## Activity
Retype the records below exactly as they stand, but with no images.

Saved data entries
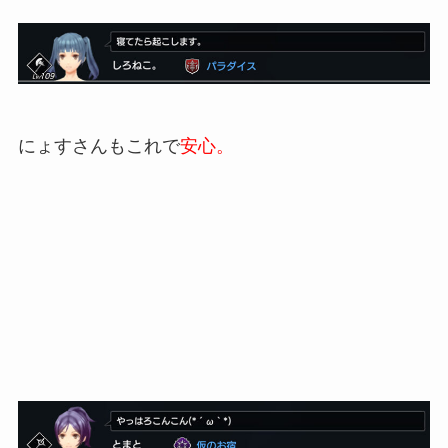
にょすさんもこれで
安心。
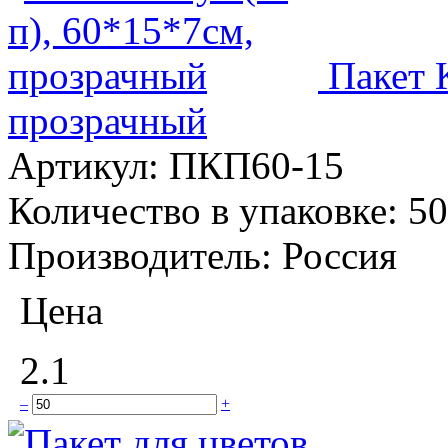
Пакет 
прозрачный
Артикул:
ПКП60-15
Количество в упаковке:
50
Производитель:
Россия
Цена
2.1
–
+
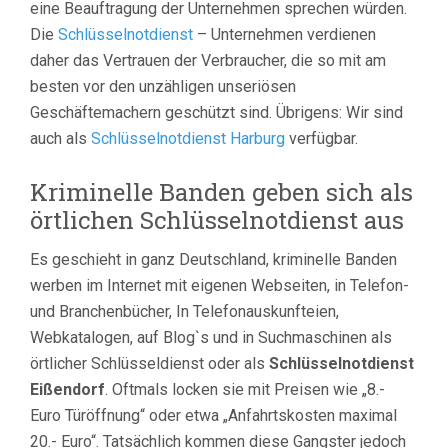
eine Beauftragung der Unternehmen sprechen würden.
Die
Schlüsselnotdienst
– Unternehmen verdienen
daher das Vertrauen der Verbraucher, die so mit am
besten vor den unzähligen unseriösen
Geschäftemachern geschützt sind. Übrigens: Wir sind
auch als
Schlüsselnotdienst Harburg
verfügbar.
Kriminelle Banden geben sich als
örtlichen Schlüsselnotdienst aus
Es geschieht in ganz Deutschland, kriminelle Banden
werben im Internet mit eigenen Webseiten, in Telefon-
und Branchenbücher, In Telefonauskunfteien,
Webkatalogen, auf Blog`s und in Suchmaschinen als
örtlicher Schlüsseldienst oder als
Schlüsselnotdienst
Eißendorf
. Oftmals locken sie mit Preisen wie „8.-
Euro Türöffnung“ oder etwa „Anfahrtskosten maximal
20.- Euro“. Tatsächlich kommen diese Gangster jedoch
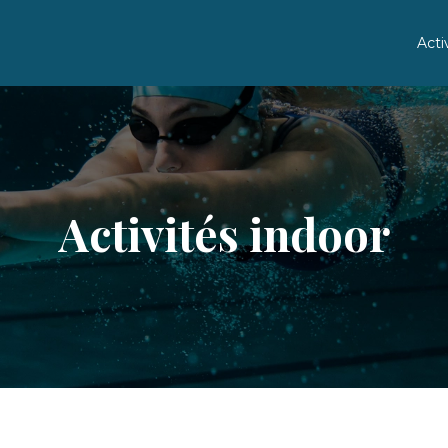
Acti
Activités indoor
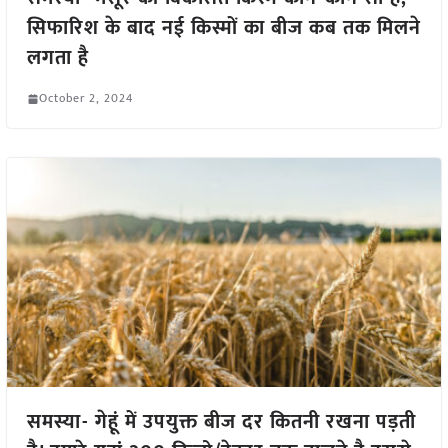
सिफारिश के बाद नई किस्मों का बीज कब तक मिलने
लगता है
October 2, 2024
समस्या- गेहूं में उपयुक्त बीज दर कितनी रखना पड़ती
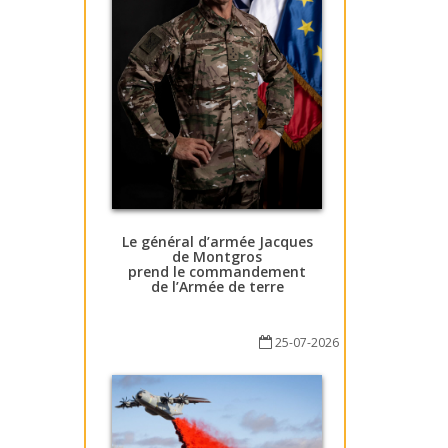
Le général d’armée Jacques
de Montgros
prend le commandement
de l’Armée de terre
25-07-2026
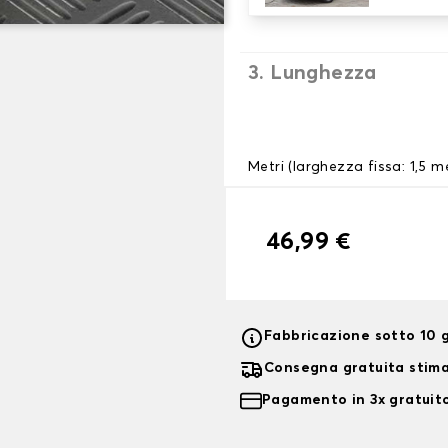
3. Lunghezza
Metri (larghezza fissa: 1,5 me
46,99 €
Fabbricazione sotto 10 g
Consegna gratuita stim
Pagamento in 3x gratuito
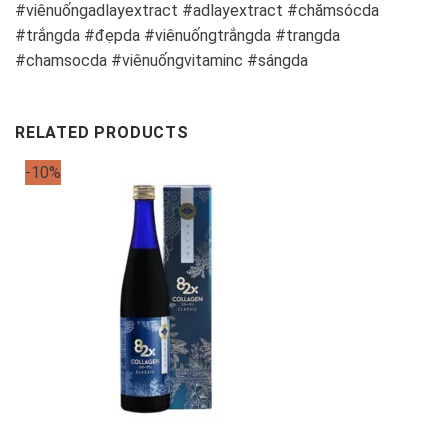
#viênuốngadlayextract #adlayextract #chămsócda
#trắngda #đẹpda #viênuốngtrắngda #trangda
#chamsocda #viênuốngvitaminc #sángda
RELATED PRODUCTS
-10%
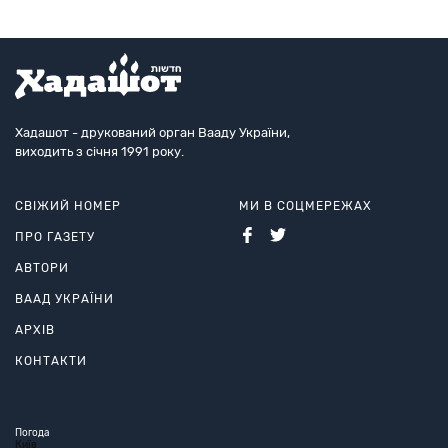
Хадашот - друкований орган Вааду України,
виходить з січня 1991 року.
СВІЖИЙ НОМЕР
МИ В СОЦМЕРЕЖАХ
ПРО ГАЗЕТУ
АВТОРИ
ВААД УКРАЇНИ
АРХІВ
КОНТАКТИ
Погода
Київ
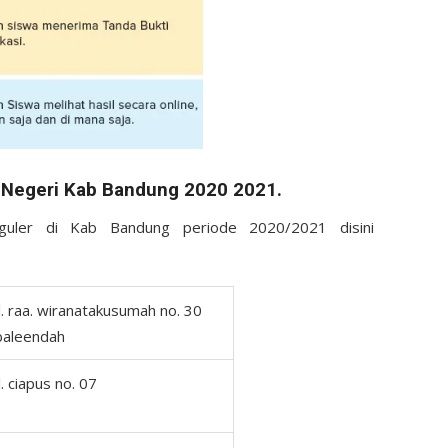
 Negeri Kab Bandung 2020 2021.
uler di Kab Bandung periode 2020/2021 disini
jl. raa. wiranatakusumah no. 30
baleendah
jl. ciapus no. 07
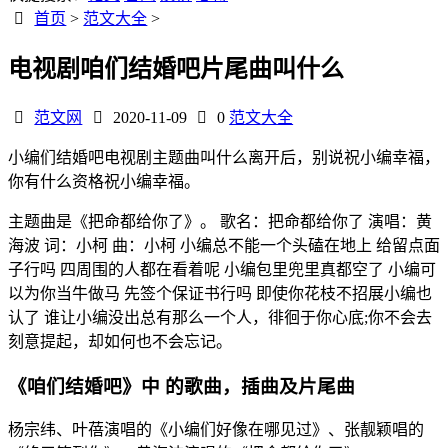
首页
>
范文大全
>
电视剧咱们结婚吧片尾曲叫什么
范文网
2020-11-09
0
范文大全
小编们结婚吧电视剧主题曲叫什么离开后，别说祝小编幸福，
你有什么资格祝小编幸福。
主题曲是《把命都给你了》。 歌名：把命都给你了 演唱：黄
海波 词：小柯 曲：小柯 小编总不能一个头磕在地上 给留点面
子行吗 四周围的人都在看着呢 小编包里兜里真都空了 小编可
以为你当牛做马 先签个保证书行吗 即使你花枝不招展小编也
认了 谁让小编没出总有那么一个人，徘徊于你心底;你不会去
刻意提起，却如何也不会忘记。
《咱们结婚吧》中 的歌曲，插曲及片尾曲
杨宗纬、叶蓓演唱的《小编们好像在哪见过》、张靓颖唱的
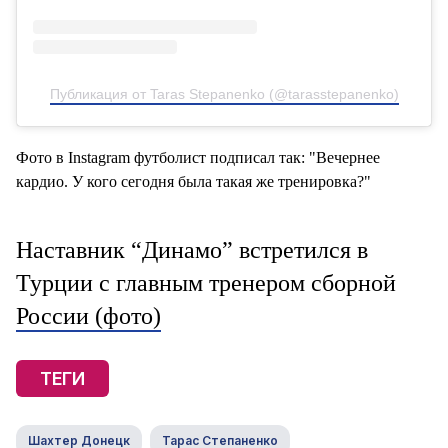
Публикация от Taras Stepanenko (@tarasstepanenko)
Фото в Instagram футболист подписал так: "Вечернее
кардио. У кого сегодня была такая же тренировка?"
Наставник “Динамо” встретился в
Турции с главным тренером сборной
России (фото)
ТЕГИ
Шахтер Донецк
Тарас Степаненко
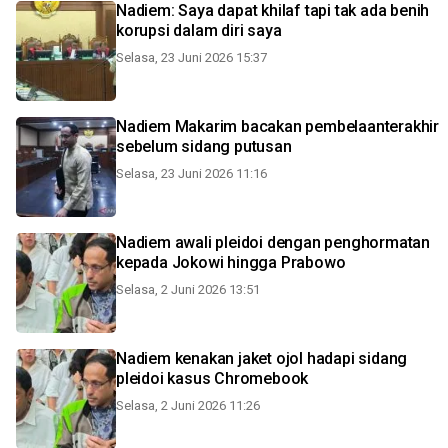
Nadiem: Saya dapat khilaf tapi tak ada benih
korupsi dalam diri saya
Selasa, 23 Juni 2026 15:37
Nadiem Makarim bacakan pembelaanterakhir
sebelum sidang putusan
Selasa, 23 Juni 2026 11:16
Nadiem awali pleidoi dengan penghormatan
kepada Jokowi hingga Prabowo
Selasa, 2 Juni 2026 13:51
Nadiem kenakan jaket ojol hadapi sidang
pleidoi kasus Chromebook
Selasa, 2 Juni 2026 11:26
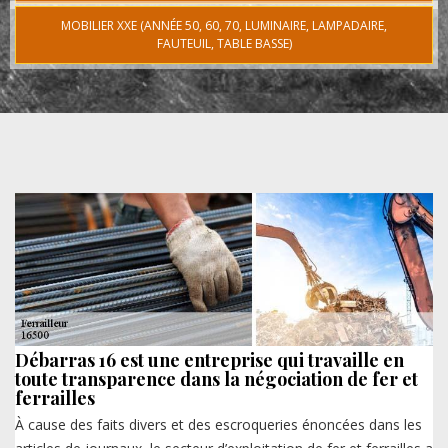
MOBILIER XXE (ANNÉE 50, 60, 70, LUMINAIRE, LAMPADAIRE,
FAUTEUIL, TABLE BASSE)
Débarras 16 est une entreprise qui travaille en
toute transparence dans la négociation de fer et
ferrailles
À cause des faits divers et des escroqueries énoncées dans les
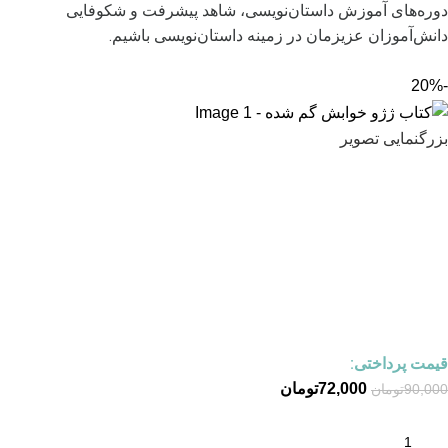
دوره‌های آموزش داستان‌نویسی، شاهد پیشرفت و شکوفایی
دانش‌آموزان عزیزمان در زمینه داستان‌نویسی باشیم.
-20%
بزرگنمایی تصویر
قیمت پرداختی:
72,000
تومان
90,000
تومان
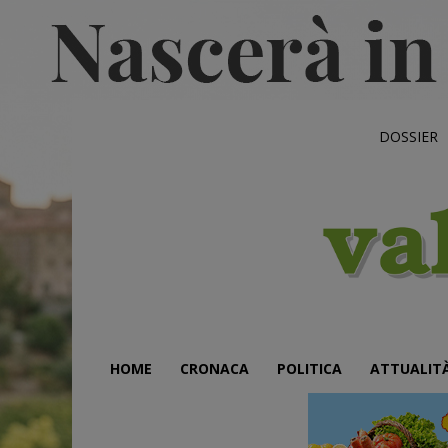
DOSSIER
HOME
CRONACA
POLITICA
ATTUALIT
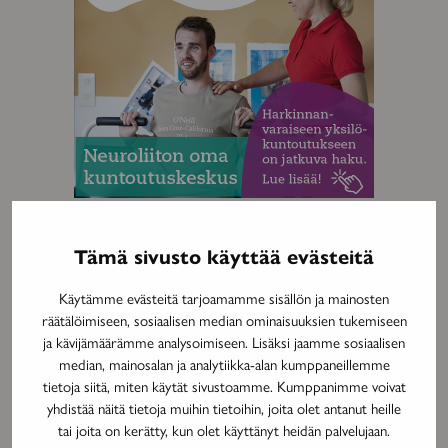
Tämä sivusto käyttää evästeitä
MAINOS
Käytämme evästeitä tarjoamamme sisällön ja mainosten
räätälöimiseen, sosiaalisen median ominaisuuksien tukemiseen
ja kävijämäärämme analysoimiseen. Lisäksi jaamme sosiaalisen
median, mainosalan ja analytiikka-alan kumppaneillemme
tietoja siitä, miten käytät sivustoamme. Kumppanimme voivat
yhdistää näitä tietoja muihin tietoihin, joita olet antanut heille
tai joita on kerätty, kun olet käyttänyt heidän palvelujaan.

## Finished exercise
にょすさんもこれで
安心。
Пакет 
прозрачный
Артикул:
ПКП60-15
Количество в упаковке:
50
Производитель:
Россия
Цена
2.1
–
+
eine Beauftragung der Unternehmen sprechen würden.
Die
Schlüsselnotdienst
– Unternehmen verdienen
daher das Vertrauen der Verbraucher, die so mit am
besten vor den unzähligen unseriösen
Geschäftemachern geschützt sind. Übrigens: Wir sind
auch als
Schlüsselnotdienst Harburg
verfügbar.
Kriminelle Banden geben sich als
örtlichen Schlüsselnotdienst aus
Es geschieht in ganz Deutschland, kriminelle Banden
werben im Internet mit eigenen Webseiten, in Telefon-
und Branchenbücher, In Telefonauskunfteien,
Webkatalogen, auf Blog`s und in Suchmaschinen als
örtlicher Schlüsseldienst oder als
Schlüsselnotdienst
Eißendorf
. Oftmals locken sie mit Preisen wie „8.-
Euro Türöffnung“ oder etwa „Anfahrtskosten maximal
20.- Euro“. Tatsächlich kommen diese Gangster jedoch
Acti
Activités indoor
सिफारिश के बाद नई किस्मों का बीज कब तक मिलने
लगता है
October 2, 2024
समस्या- गेहूं में उपयुक्त बीज दर कितनी रखना पड़ती
Le général d’armée Jacques
de Montgros
prend le commandement
de l’Armée de terre
25-07-2026
3. Lunghezza
Metri (larghezza fissa: 1,5 me
46,99 €
Fabbricazione sotto 10 g
Consegna gratuita stim
Pagamento in 3x gratuito
#viênuốngadlayextract #adlayextract #chămsócda
#trắngda #đẹpda #viênuốngtrắngda #trangda
#chamsocda #viênuốngvitaminc #sángda
RELATED PRODUCTS
-10%
Хадашот - друкований орган Вааду України,
виходить з січня 1991 року.
СВІЖИЙ НОМЕР
МИ В СОЦМЕРЕЖАХ
ПРО ГАЗЕТУ
АВТОРИ
ВААД УКРАЇНИ
АРХІВ
КОНТАКТИ
Погода
Київ
 Negeri Kab Bandung 2020 2021.
uler di Kab Bandung periode 2020/2021 disini
jl. raa. wiranatakusumah no. 30
baleendah
jl. ciapus no. 07
首页
>
范文大全
>
电视剧咱们结婚吧片尾曲叫什么
范文网
2020-11-09
0
范文大全
小编们结婚吧电视剧主题曲叫什么离开后，别说祝小编幸福，
你有什么资格祝小编幸福。
主题曲是《把命都给你了》。 歌名：把命都给你了 演唱：黄
海波 词：小柯 曲：小柯 小编总不能一个头磕在地上 给留点面
子行吗 四周围的人都在看着呢 小编包里兜里真都空了 小编可
以为你当牛做马 先签个保证书行吗 即使你花枝不招展小编也
认了 谁让小编没出总有那么一个人，徘徊于你心底;你不会去
刻意提起，却如何也不会忘记。
《咱们结婚吧》中 的歌曲，插曲及片尾曲
杨宗纬、叶蓓演唱的《小编们好像在哪见过》、张靓颖唱的
Публикация от Taras Stepanenko (@tarasstepanenko)
Фото в Instagram футболист подписал так: "Вечернее
кардио. У кого сегодня была такая же тренировка?"
Наставник “Динамо” встретился в
Турции с главным тренером сборной
России (фото)
ТЕГИ
Шахтер Донецк
Тарас Степаненко
Nadiem: Saya dapat khilaf tapi tak ada benih
korupsi dalam diri saya
Selasa, 23 Juni 2026 15:37
Nadiem Makarim bacakan pembelaanterakhir
sebelum sidang putusan
Selasa, 23 Juni 2026 11:16
Nadiem awali pleidoi dengan penghormatan
kepada Jokowi hingga Prabowo
Selasa, 2 Juni 2026 13:51
Nadiem kenakan jaket ojol hadapi sidang
pleidoi kasus Chromebook
Selasa, 2 Juni 2026 11:26
MOBILIER XXE (ANNÉE 50, 60, 70, LUMINAIRE, LAMPADAIRE,
FAUTEUIL, TABLE BASSE)
Débarras 16 est une entreprise qui travaille en
toute transparence dans la négociation de fer et
ferrailles
À cause des faits divers et des escroqueries énoncées dans les
دوره‌های آموزش داستان‌نویسی، شاهد پیشرفت و شکوفایی
دانش‌آموزان عزیزمان در زمینه داستان‌نویسی باشیم.
-20%
بزرگنمایی تصویر
قیمت پرداختی:
72,000
تومان
90,000
تومان
DOSSIER
HOME
CRONACA
POLITICA
ATTUALIT
Tämä sivusto käyttää evästeitä
MAINOS
Käytämme evästeitä tarjoamamme sisällön ja mainosten
räätälöimiseen, sosiaalisen median ominaisuuksien tukemiseen
ja kävijämäärämme analysoimiseen. Lisäksi jaamme sosiaalisen
median, mainosalan ja analytiikka-alan kumppaneillemme
tietoja siitä, miten käytät sivustoamme. Kumppanimme voivat
yhdistää näitä tietoja muihin tietoihin, joita olet antanut heille
tai joita on kerätty, kun olet käyttänyt heidän palvelujaan.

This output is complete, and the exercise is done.